─── SUPPLIED RECORDS

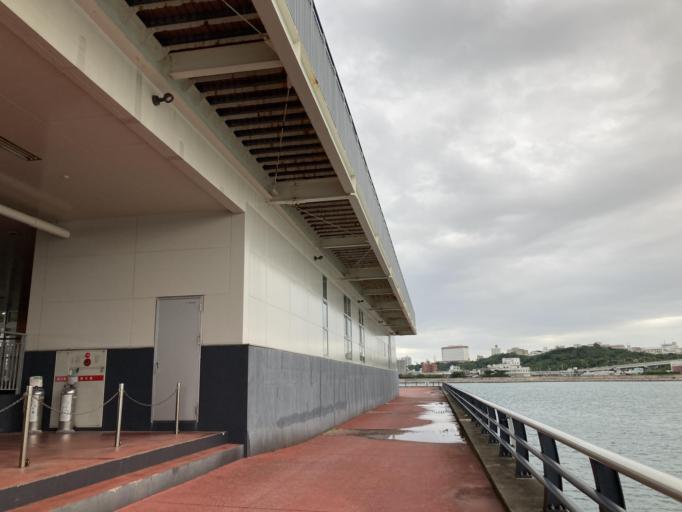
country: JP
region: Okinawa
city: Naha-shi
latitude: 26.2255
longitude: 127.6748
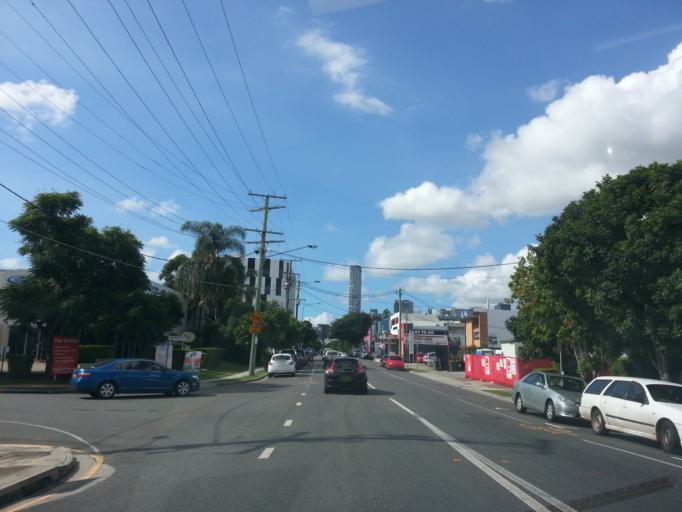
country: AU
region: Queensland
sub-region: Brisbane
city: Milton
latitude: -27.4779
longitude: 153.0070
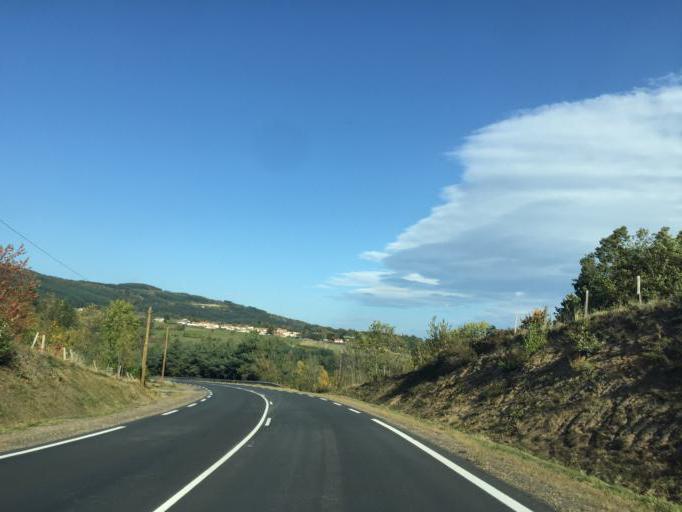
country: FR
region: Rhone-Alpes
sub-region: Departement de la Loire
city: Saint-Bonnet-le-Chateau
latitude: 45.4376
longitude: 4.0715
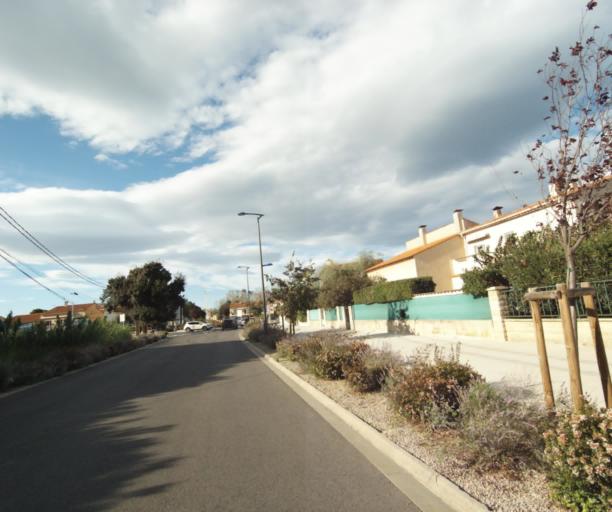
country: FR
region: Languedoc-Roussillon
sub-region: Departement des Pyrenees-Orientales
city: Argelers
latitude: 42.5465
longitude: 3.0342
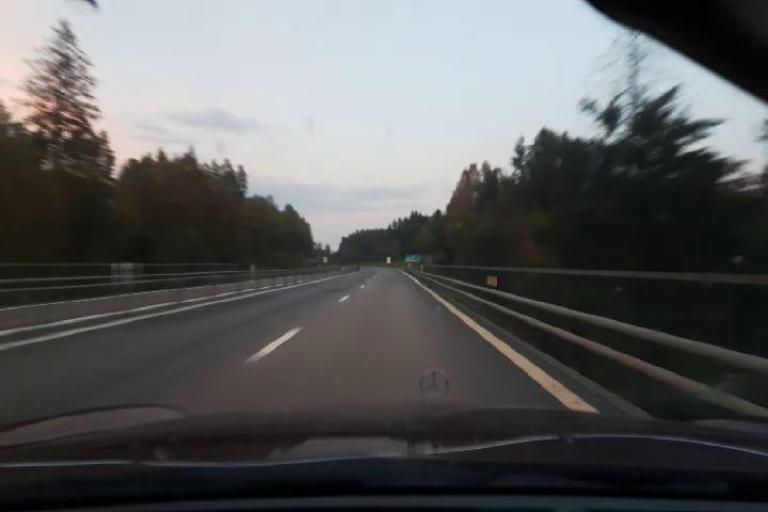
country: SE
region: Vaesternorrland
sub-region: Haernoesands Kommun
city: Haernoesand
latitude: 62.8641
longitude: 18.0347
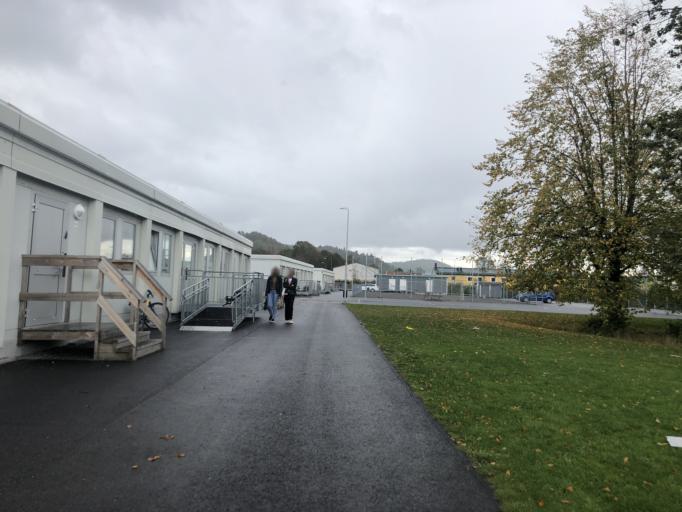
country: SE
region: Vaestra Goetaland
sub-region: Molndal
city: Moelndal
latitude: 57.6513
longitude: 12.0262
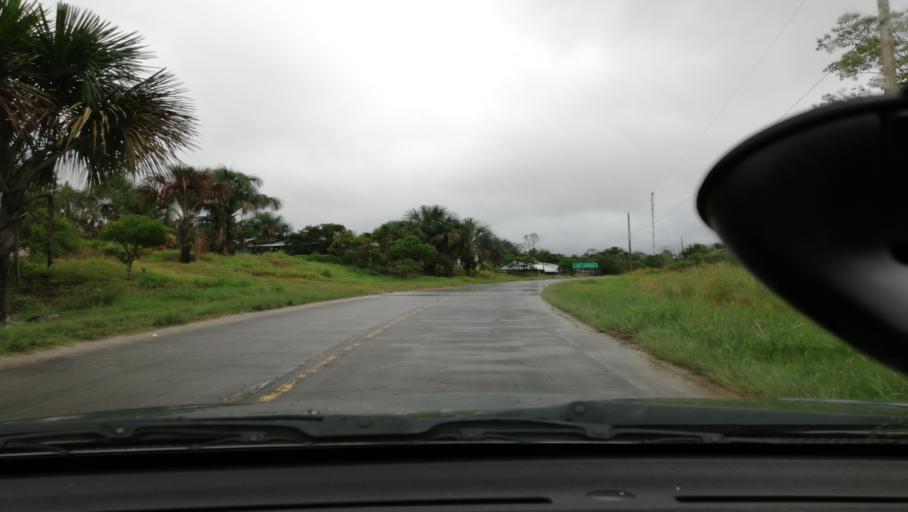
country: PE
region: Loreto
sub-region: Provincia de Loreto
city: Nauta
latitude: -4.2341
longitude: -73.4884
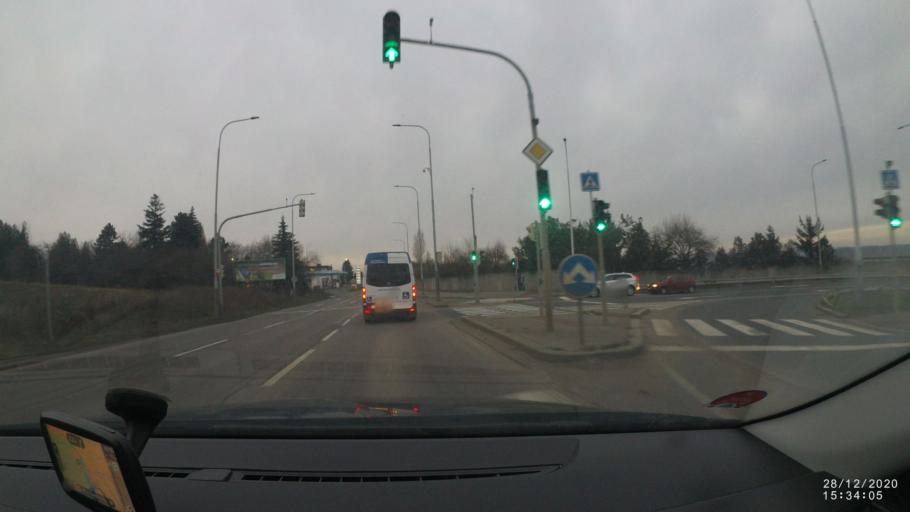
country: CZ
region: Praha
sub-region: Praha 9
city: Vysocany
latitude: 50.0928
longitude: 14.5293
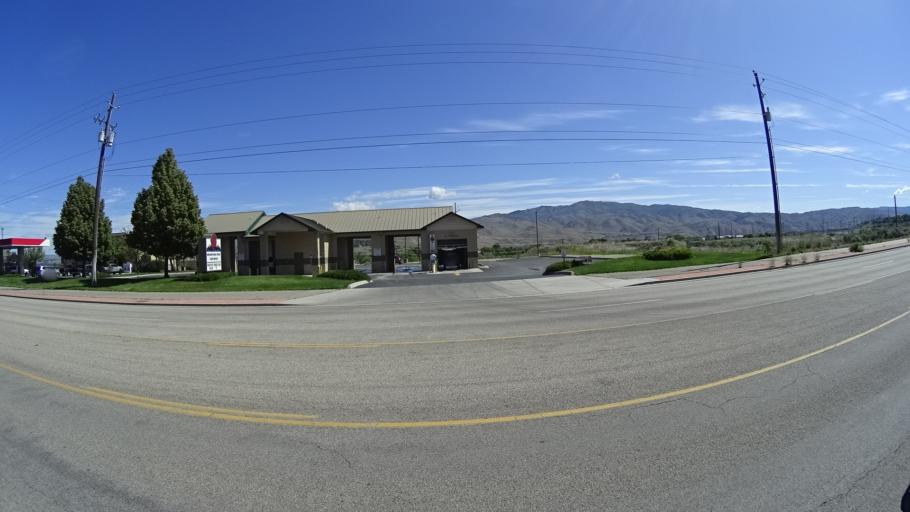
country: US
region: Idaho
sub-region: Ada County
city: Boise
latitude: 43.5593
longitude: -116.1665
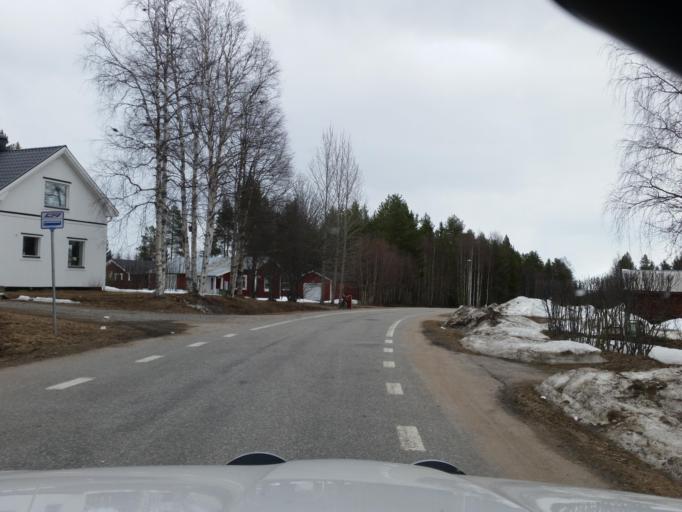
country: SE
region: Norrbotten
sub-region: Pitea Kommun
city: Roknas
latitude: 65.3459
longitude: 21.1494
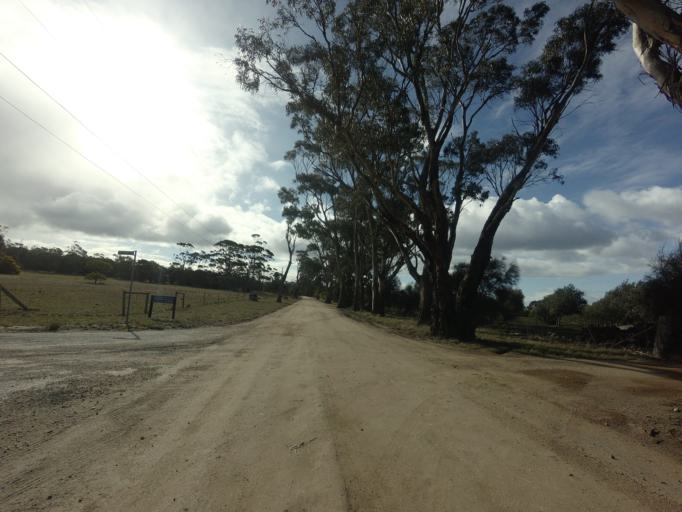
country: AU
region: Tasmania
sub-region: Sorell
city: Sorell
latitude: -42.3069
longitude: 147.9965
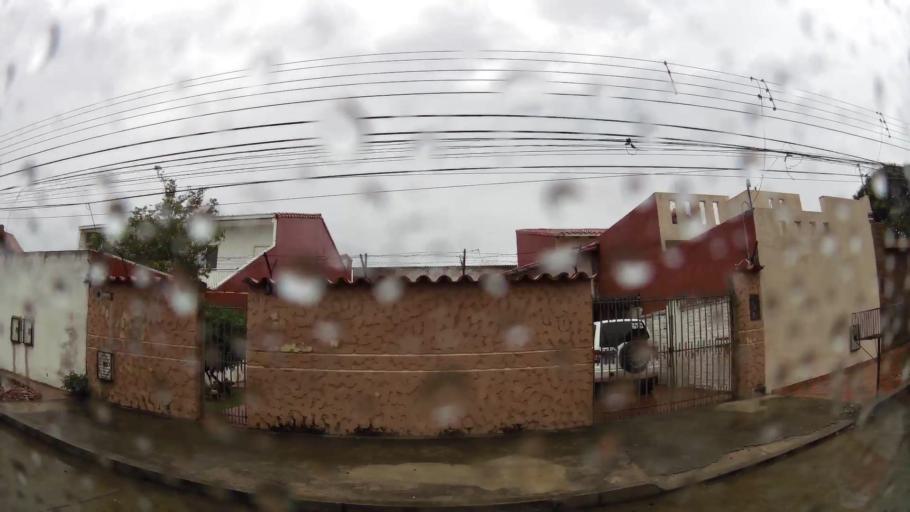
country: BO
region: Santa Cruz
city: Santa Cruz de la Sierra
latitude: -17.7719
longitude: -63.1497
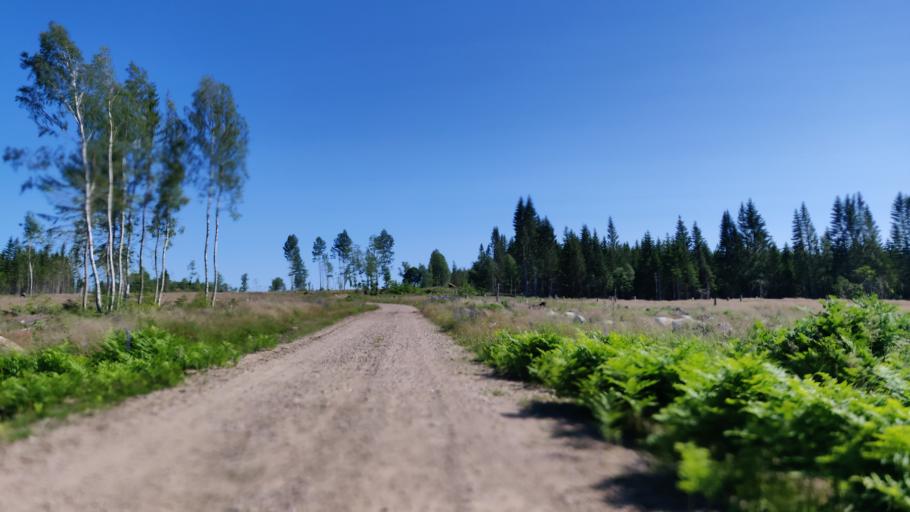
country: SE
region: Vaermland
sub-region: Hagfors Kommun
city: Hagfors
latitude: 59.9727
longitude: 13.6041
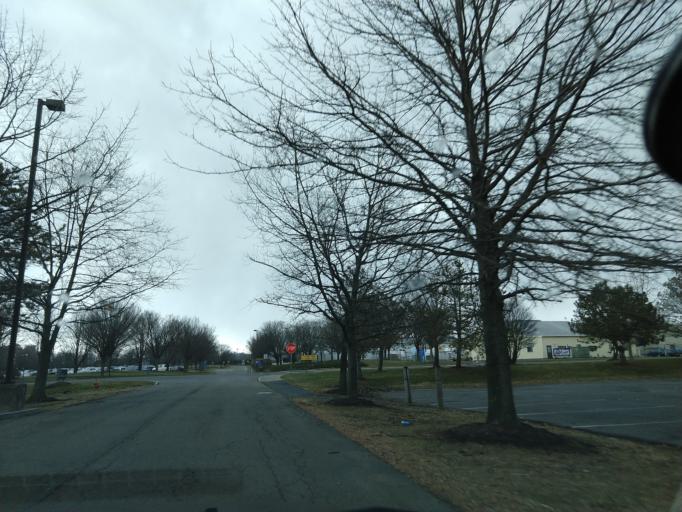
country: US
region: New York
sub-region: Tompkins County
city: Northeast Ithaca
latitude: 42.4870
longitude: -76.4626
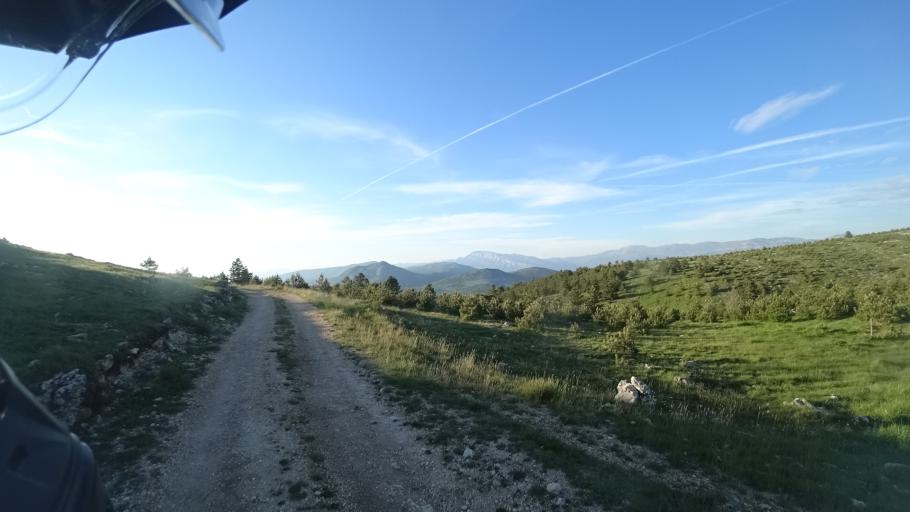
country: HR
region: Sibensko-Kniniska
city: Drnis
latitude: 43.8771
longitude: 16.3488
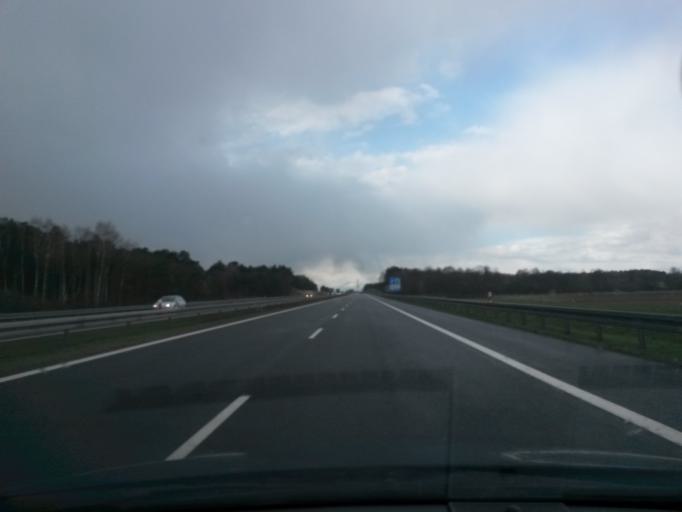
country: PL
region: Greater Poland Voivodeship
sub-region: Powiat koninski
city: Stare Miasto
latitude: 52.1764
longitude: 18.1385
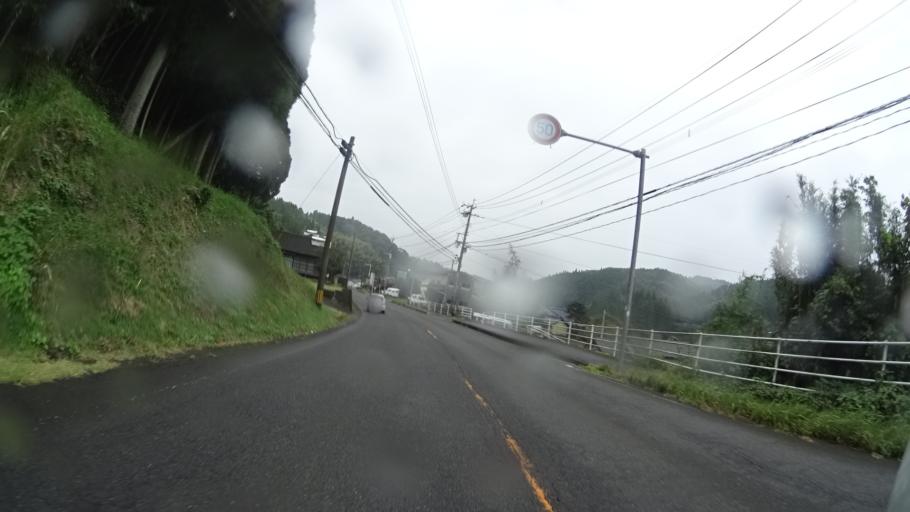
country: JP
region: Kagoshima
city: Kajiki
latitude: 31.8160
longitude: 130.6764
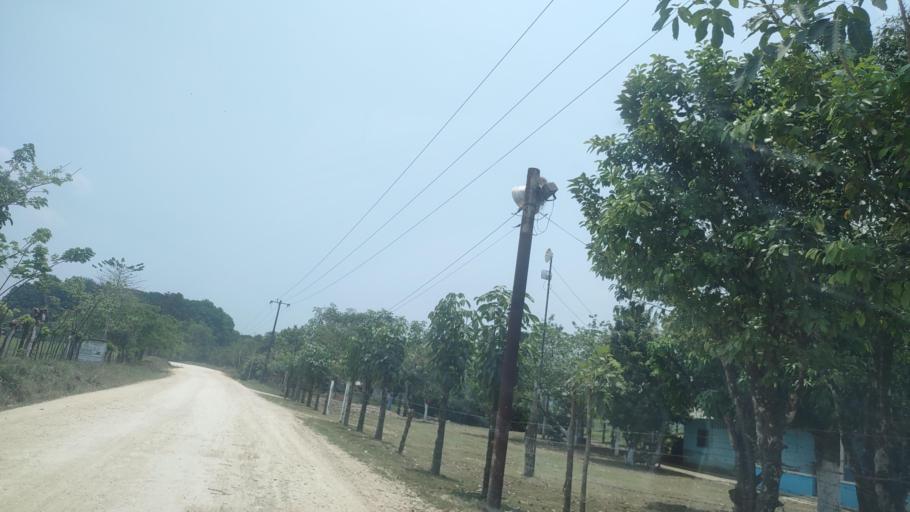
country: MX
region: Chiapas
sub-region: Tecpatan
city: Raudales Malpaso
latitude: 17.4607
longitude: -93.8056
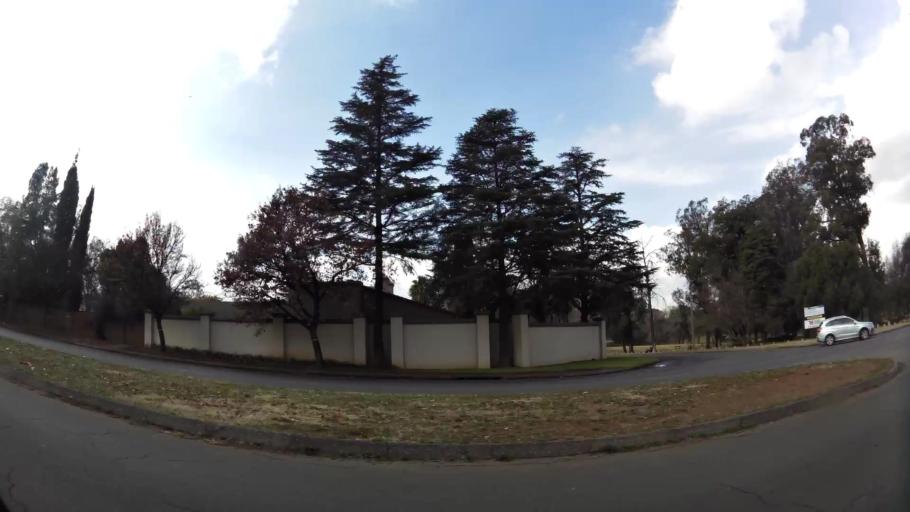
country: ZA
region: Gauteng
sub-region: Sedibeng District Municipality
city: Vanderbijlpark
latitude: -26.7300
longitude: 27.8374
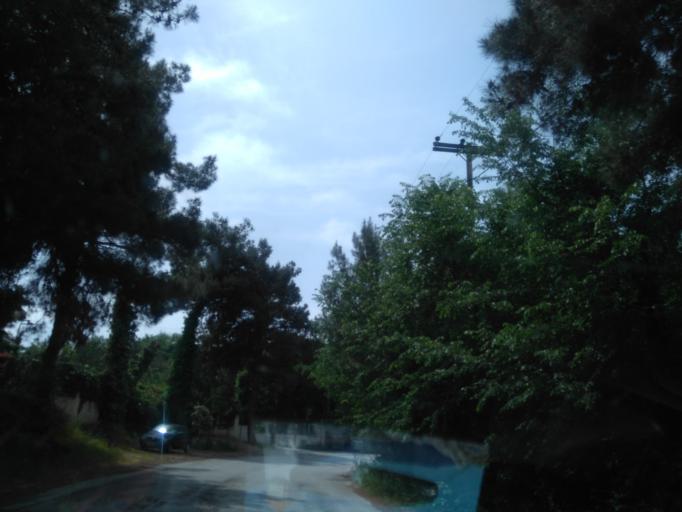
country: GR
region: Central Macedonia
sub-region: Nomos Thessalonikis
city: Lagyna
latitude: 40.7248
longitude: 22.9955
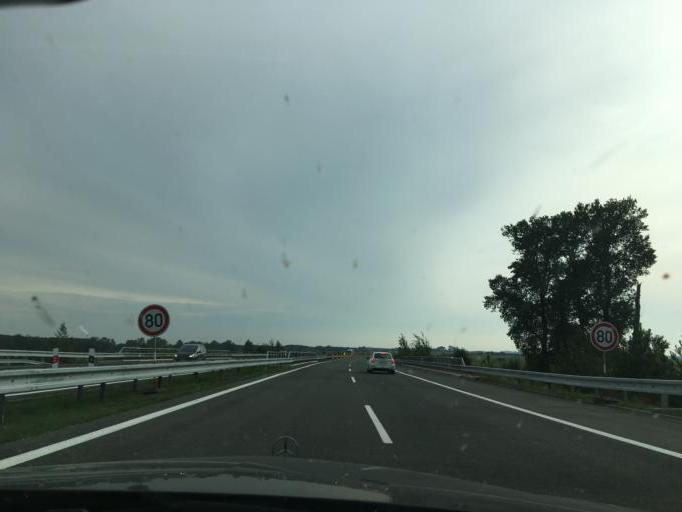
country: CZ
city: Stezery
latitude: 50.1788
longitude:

──────

* [PROBLEM DESCRIPTION]
Retype every line of the listing above without any changes, but leave the pictures out.

* [FINAL RESULT]
country: JP
region: Okinawa
city: Naha-shi
latitude: 26.2255
longitude: 127.6748
country: AU
region: Queensland
sub-region: Brisbane
city: Milton
latitude: -27.4779
longitude: 153.0070
country: FR
region: Rhone-Alpes
sub-region: Departement de la Loire
city: Saint-Bonnet-le-Chateau
latitude: 45.4376
longitude: 4.0715
country: FR
region: Languedoc-Roussillon
sub-region: Departement des Pyrenees-Orientales
city: Argelers
latitude: 42.5465
longitude: 3.0342
country: SE
region: Vaesternorrland
sub-region: Haernoesands Kommun
city: Haernoesand
latitude: 62.8641
longitude: 18.0347
country: SE
region: Vaestra Goetaland
sub-region: Molndal
city: Moelndal
latitude: 57.6513
longitude: 12.0262
country: PE
region: Loreto
sub-region: Provincia de Loreto
city: Nauta
latitude: -4.2341
longitude: -73.4884
country: CZ
region: Praha
sub-region: Praha 9
city: Vysocany
latitude: 50.0928
longitude: 14.5293
country: US
region: Idaho
sub-region: Ada County
city: Boise
latitude: 43.5593
longitude: -116.1665
country: SE
region: Norrbotten
sub-region: Pitea Kommun
city: Roknas
latitude: 65.3459
longitude: 21.1494
country: AU
region: Tasmania
sub-region: Sorell
city: Sorell
latitude: -42.3069
longitude: 147.9965
country: BO
region: Santa Cruz
city: Santa Cruz de la Sierra
latitude: -17.7719
longitude: -63.1497
country: SE
region: Vaermland
sub-region: Hagfors Kommun
city: Hagfors
latitude: 59.9727
longitude: 13.6041
country: US
region: New York
sub-region: Tompkins County
city: Northeast Ithaca
latitude: 42.4870
longitude: -76.4626
country: HR
region: Sibensko-Kniniska
city: Drnis
latitude: 43.8771
longitude: 16.3488
country: PL
region: Greater Poland Voivodeship
sub-region: Powiat koninski
city: Stare Miasto
latitude: 52.1764
longitude: 18.1385
country: JP
region: Kagoshima
city: Kajiki
latitude: 31.8160
longitude: 130.6764
country: MX
region: Chiapas
sub-region: Tecpatan
city: Raudales Malpaso
latitude: 17.4607
longitude: -93.8056
country: ZA
region: Gauteng
sub-region: Sedibeng District Municipality
city: Vanderbijlpark
latitude: -26.7300
longitude: 27.8374
country: GR
region: Central Macedonia
sub-region: Nomos Thessalonikis
city: Lagyna
latitude: 40.7248
longitude: 22.9955
country: CZ
city: Stezery
latitude: 50.1788
longitude:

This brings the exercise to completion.